In addition, the programmable logic device may have input-output elements (IOEs) 102 for driving signals off the integrated circuit system 12 and for receiving signals from other devices. Input-output elements 102 may include parallel input-output circuitry, serial data transceiver circuitry, differential receiver and transmitter circuitry, or other circuitry used to connect one integrated circuit to another integrated circuit.
The integrated circuit system 12 may also include programmable interconnect circuitry in the form of vertical routing channels 140 (i.e., interconnects formed along a vertical axis of the integrated circuit system 12) and horizontal routing channels 150 (i.e., interconnects formed along a horizontal axis of the integrated circuit system 12), each routing channel including at least one track to route at least one wire. If desired, the interconnect circuitry may include pipeline elements, and the contents stored in these pipeline elements may be accessed during operation. For example, a programming circuit may provide read and write access to a pipeline element.
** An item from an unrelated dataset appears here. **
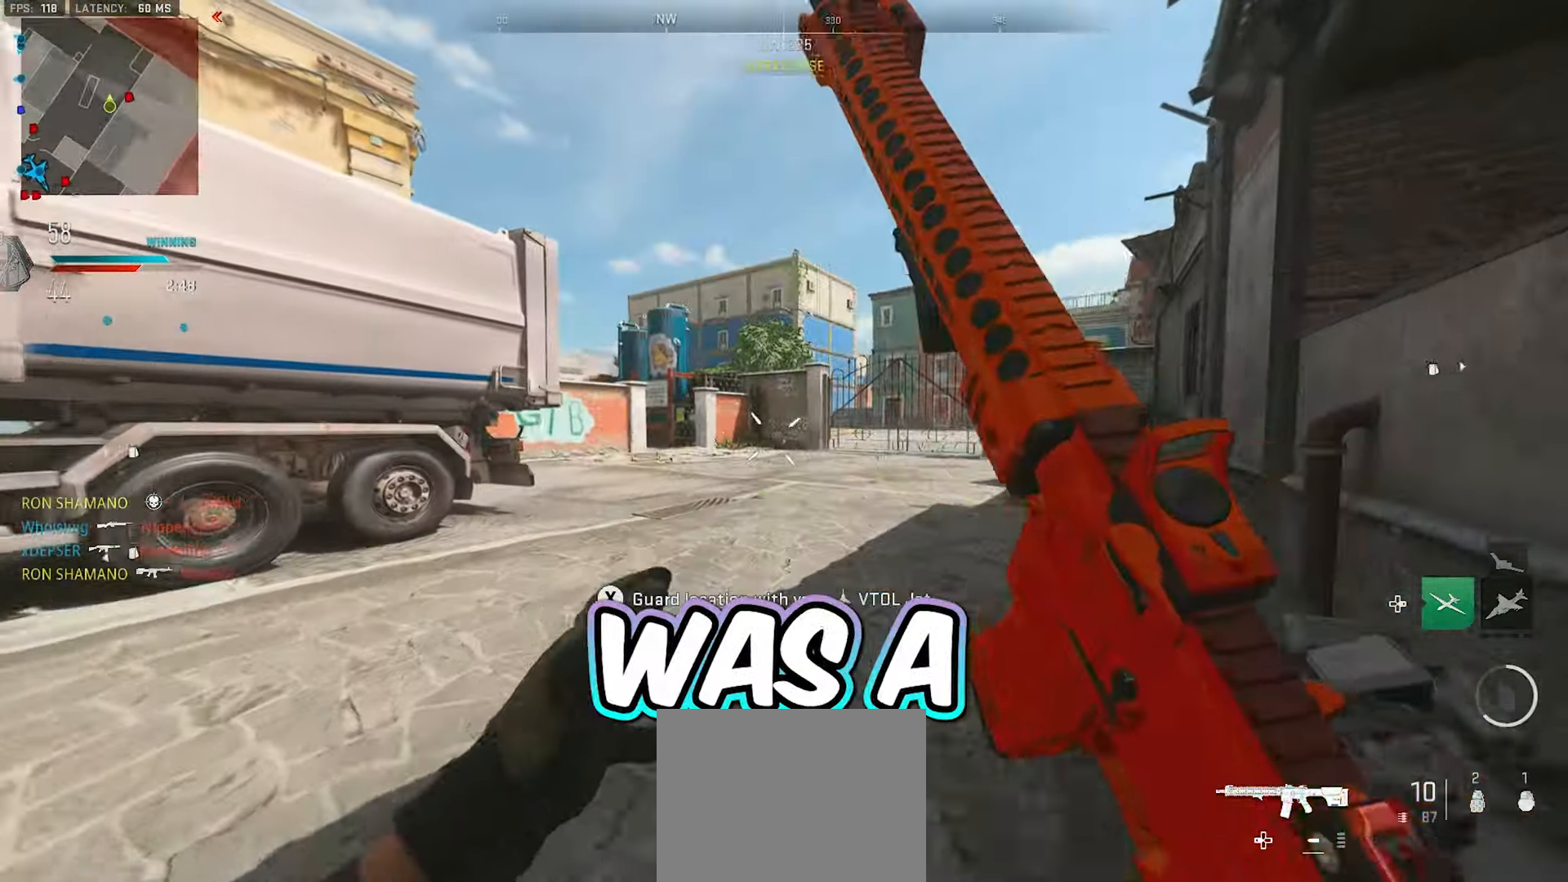
{"dt_ms": 1000, "buttons": ["A", "Y"], "left_stick": "up-right", "right_stick": "center"}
Note that other routing topologies, besides the topology of the interconnect circuitry depicted in
The compiler flow 200 may include a synthesis portion 202 that includes a register transfer level (RTL) elaboration block 204, a netlist optimization block 206, and a technology mapping block 208. The compiler flow 200 may include a placing and routing portion 210 that includes a periphery planning block 212, a global placement block 214, a clustering block 216, a detailed placement block 218, and a routing block 220. The compiler flow 200 may begin by receiving a user design file 222 (e.g., an RTL file) and applicable settings 224, and may perform a sign-off timing analysis 226 after the final routing stage in the routing block 220. Each of the blocks and functions in the compiler flow 200 may be performed by the compiler 16, the integrated circuit system 12, or one or more components or algorithms thereof.
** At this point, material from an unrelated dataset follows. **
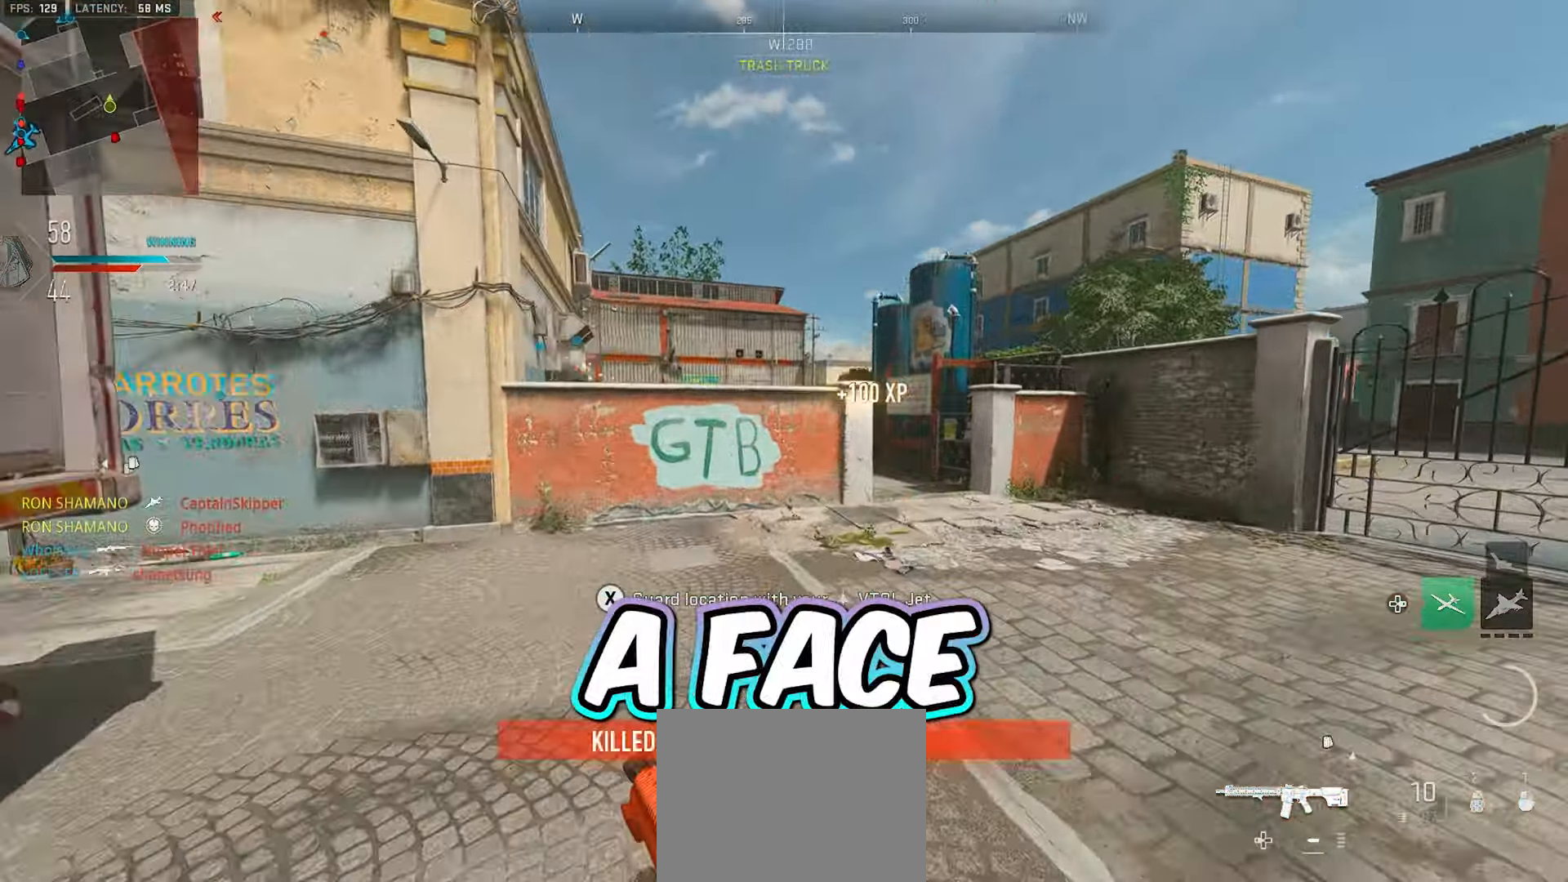
{"dt_ms": 500, "buttons": ["L3"], "left_stick": "up", "right_stick": "center", "events": [[17, "A", "up"], [33, "Y", "up"], [83, "Y", "down"], [183, "Y", "up"], [217, "left_stick", "up"], [317, "right_stick", "right"], [417, "right_stick", "center"], [450, "L3", "down"]]}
In the RTL elaboration block 204, the compiler 16 may convert the user design file 222 to a netlist representation with operators and logic gates. In the netlist optimization block 206, a netlist optimization algorithm may optimize the netlist for area and maximum frequency (fmax). The compiler may infer blocks (e.g., RAM blocks, DSP blocks, carry chain blocks, and so on) that may be mapped efficiently to the FPGA. The netlist optimization algorithm may be made aware of any available logic elements, such as the LUTs and the AICs. Awareness of the various logic elements may affect the inferences of the netlist optimization algorithm. For example, in an architecture with LUTs and AICs, wide decoder logic may not be directly mapped to LUTs because the wide decoder logic may be more efficiently mapped to AICs instead.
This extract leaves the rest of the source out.